Enfin, 2014 m’a permis de rencontrer deux auteurs et je tenais à les saluer ici, parce que ce n’est pas tous les jours qu’on fait la découverte de nouveaux écrivains dont on admire la démarche et l’originalité :

– Régis Goddyn, auteur de la série Le sang des 7 rois (chez l’Atalante). J’ai éprouvé beaucoup de plaisir à lire le premier tome cet été, même si j’avais croisé Régis à Epinal. Il s’est lancé dans une aventure risquée, surtout pour un premier roman, et il ne montre aucune panique. L’inconscience du jeune auteur l’aide beaucoup, je pense. Ceci ne signifie pas qu’il ignore les difficultés qui l’attendent, mais qu’il les affronte avec un certain panache. J’espère que 2015 le verra récompensé de ses efforts avec la fin de sa série.
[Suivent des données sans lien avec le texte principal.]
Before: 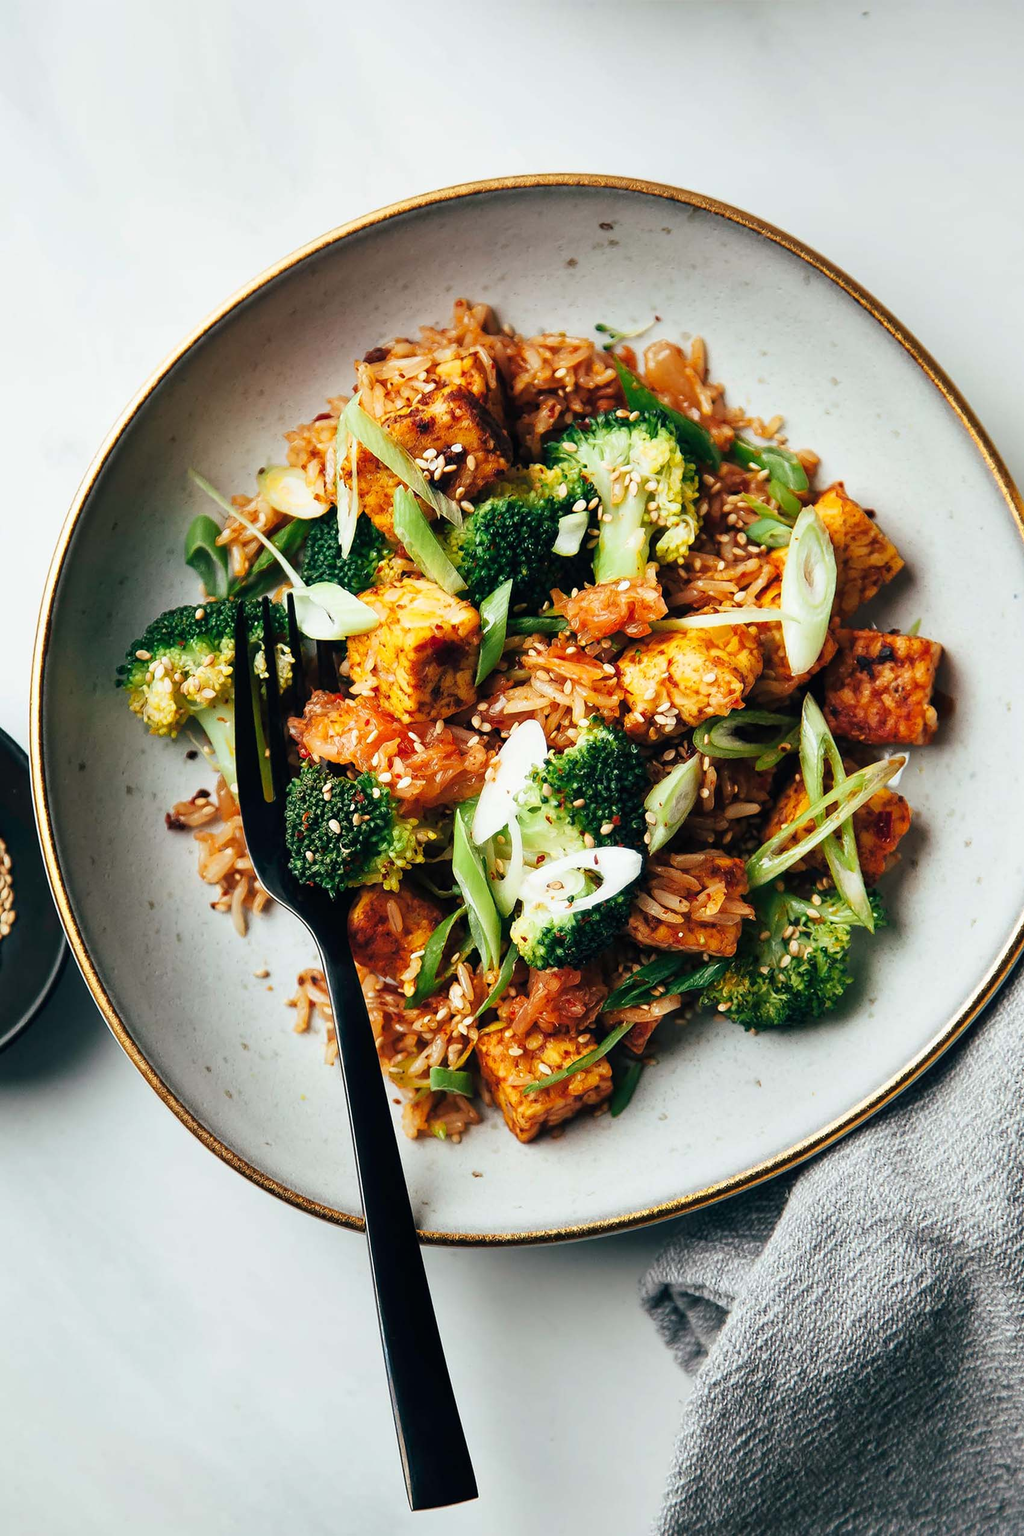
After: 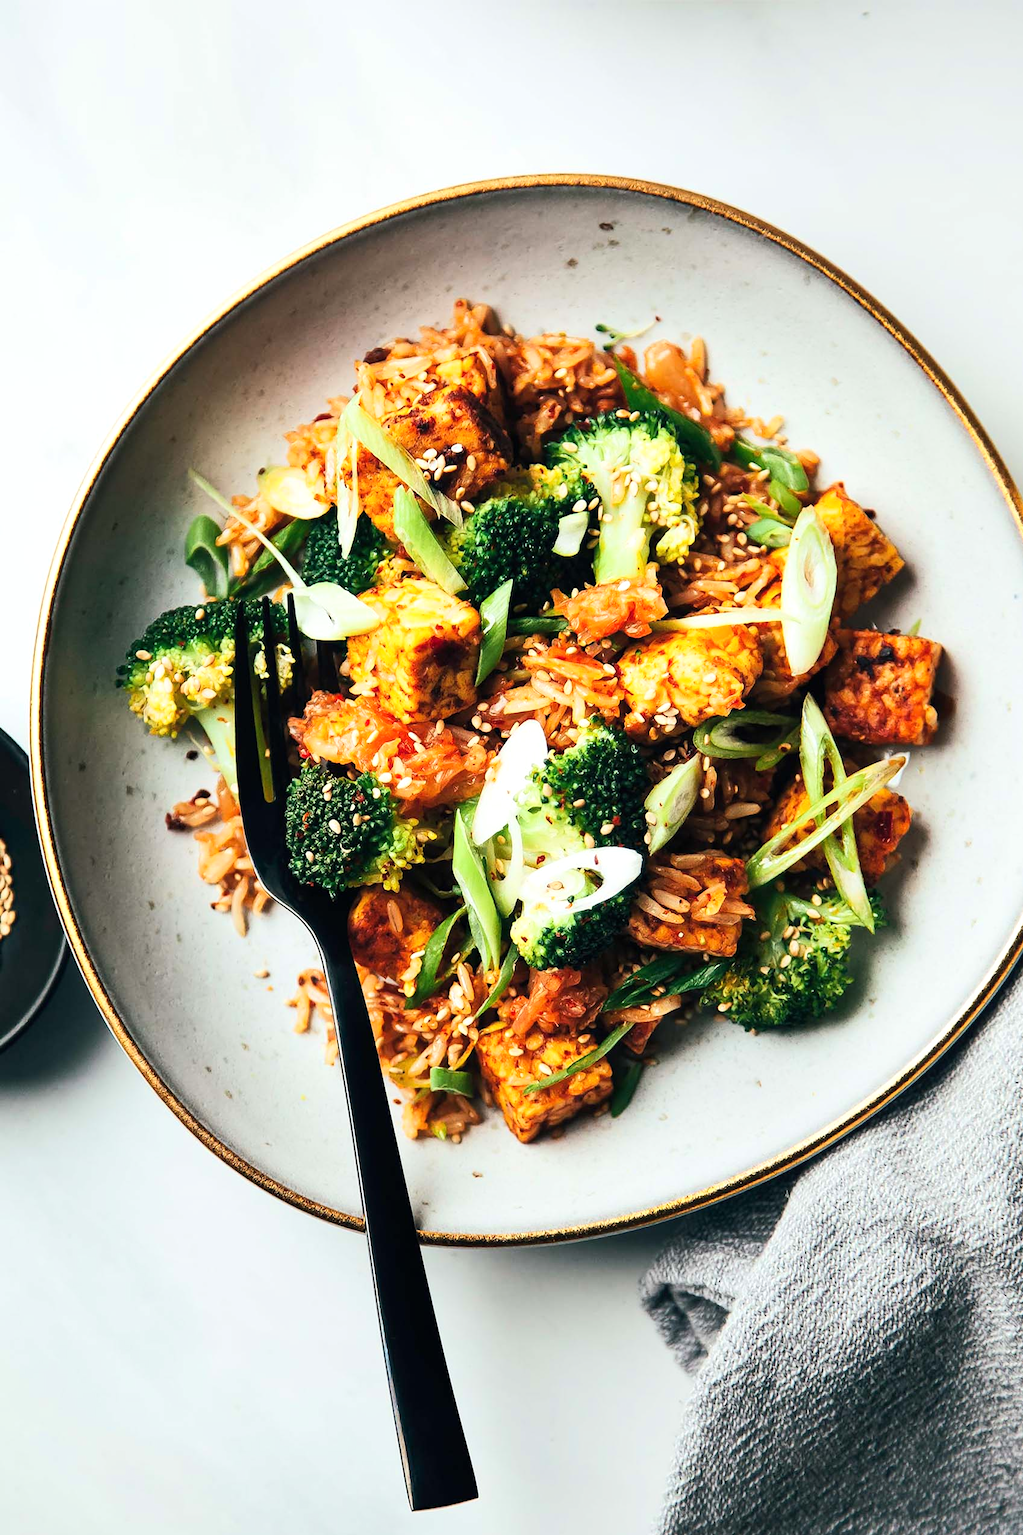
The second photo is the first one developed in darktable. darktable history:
tone equalizer: -8 EV 0.002 EV, -7 EV -0.016 EV, -6 EV 0.032 EV, -5 EV 0.041 EV, -4 EV 0.286 EV, -3 EV 0.633 EV, -2 EV 0.58 EV, -1 EV 0.18 EV, +0 EV 0.03 EV, edges refinement/feathering 500, mask exposure compensation -1.57 EV, preserve details no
– Estelle Faye, auteure d’Un éclat de givre (Aux Moutons électriques) et de La voie des oracles (chez Scrinéo, trilogie Young Adult). Voilà quelqu’un qui s’était fait remarquer déjà par une fantasy chinoise (Porcelaine aux Moutons électriques) et qui a montré en 2014 une évolution rapide autant dans la qualité de l’écriture que par l’ambition des textes. Écrire beaucoup est une chose, surprendre à chaque fois n’est pas à la portée de tout le monde. C’est une auteure avec une voix, qui, lorsqu’on discute avec elle, montre une grande volonté, une force indéniable, mais qui ne s’accompagne d’aucune arrogance. Volonté d’apprendre, d’explorer, de progresser, que ces atouts continue de t’accompagner en 2015. Et si j’ai pu t’encourager à te lancer dans du space-opera, alors tant mieux !

Il me reste de beaux souvenirs de 2014 et j’espère en construire de nouveaux en 2015. Merci à tous les gens que j’ai rencontrés cette année, je souhaite de vous retrouver en bonne santé et plein de projets.